In 1999, she joined the Dost Welfare Foundation (DOST) as member of its Board of Directors and remained involved in its work for drug addicts until her death. She generously donated to DOST both in cash and kind. In particular, she supported the services meant for children, including the Day Care Centre, Night Shelter and Guloona Kor residential drug addiction and treatment facility.
Since 2002, Maryam was on the Board of Directors of the Sarhad Rural Support Programme (SRSP). She regularly attended meetings and visited SRSP projects. Tall and graceful, she made her presence felt at all such gatherings.

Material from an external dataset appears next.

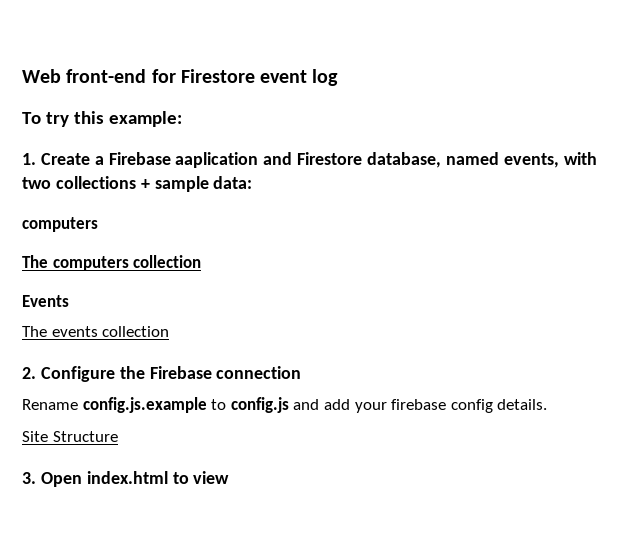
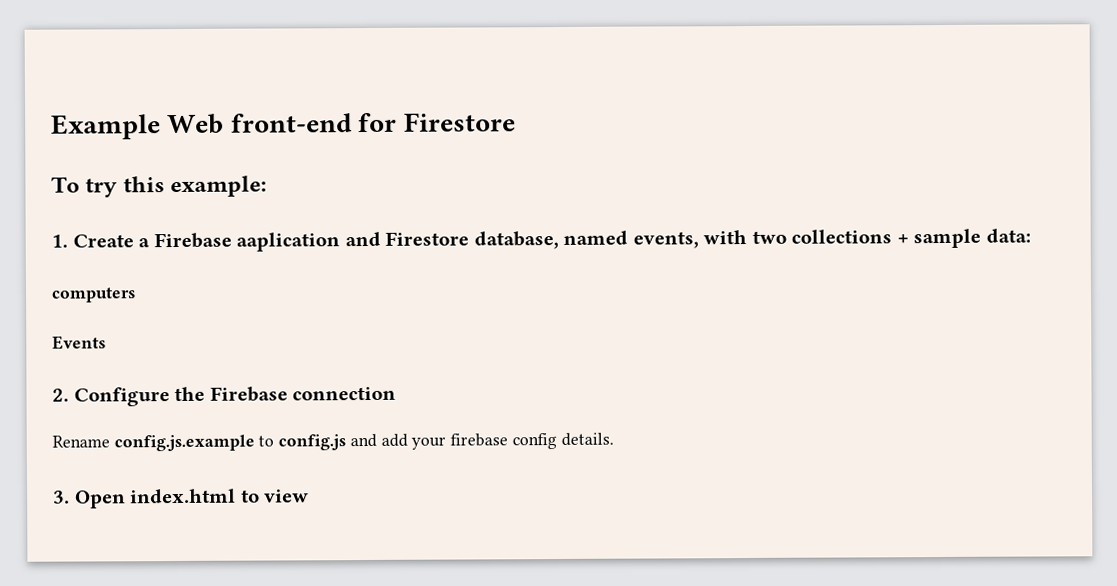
(22, 76) none -> [51,114,161,140] Example
[260,69,339,86] event log -> (516, 122) none
[22,255,202,271] [22,295,69,307] [22,326,170,337] The computers collection // Events // The events collection -> [52,335,106,350] Events
[22,431,118,442] // Site Structure -> (614, 439) none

Life isn’t without tragedies. She lost her beloved son, Rahman, who was her youngest child, in 1999. Her three highly educated daughters, though, made her proud. The eldest, Shandana, is settled in the US with her family. The second daughter, Zarmina, has worked in international humanitarian assistance and educational development. She is living in Australia with her children. The youngest, Zahra Romana, works for an American University in Qatar.
Maryam’s children were immensely proud of her. As Zahra Romana pointed out, her mother was an indomitable, independent woman with strong convictions and views. She described her as energetic and capable, warm and charming with a strong personality. “My mother used to say that worrying about what others think or say is utterly pointless,” she remarked.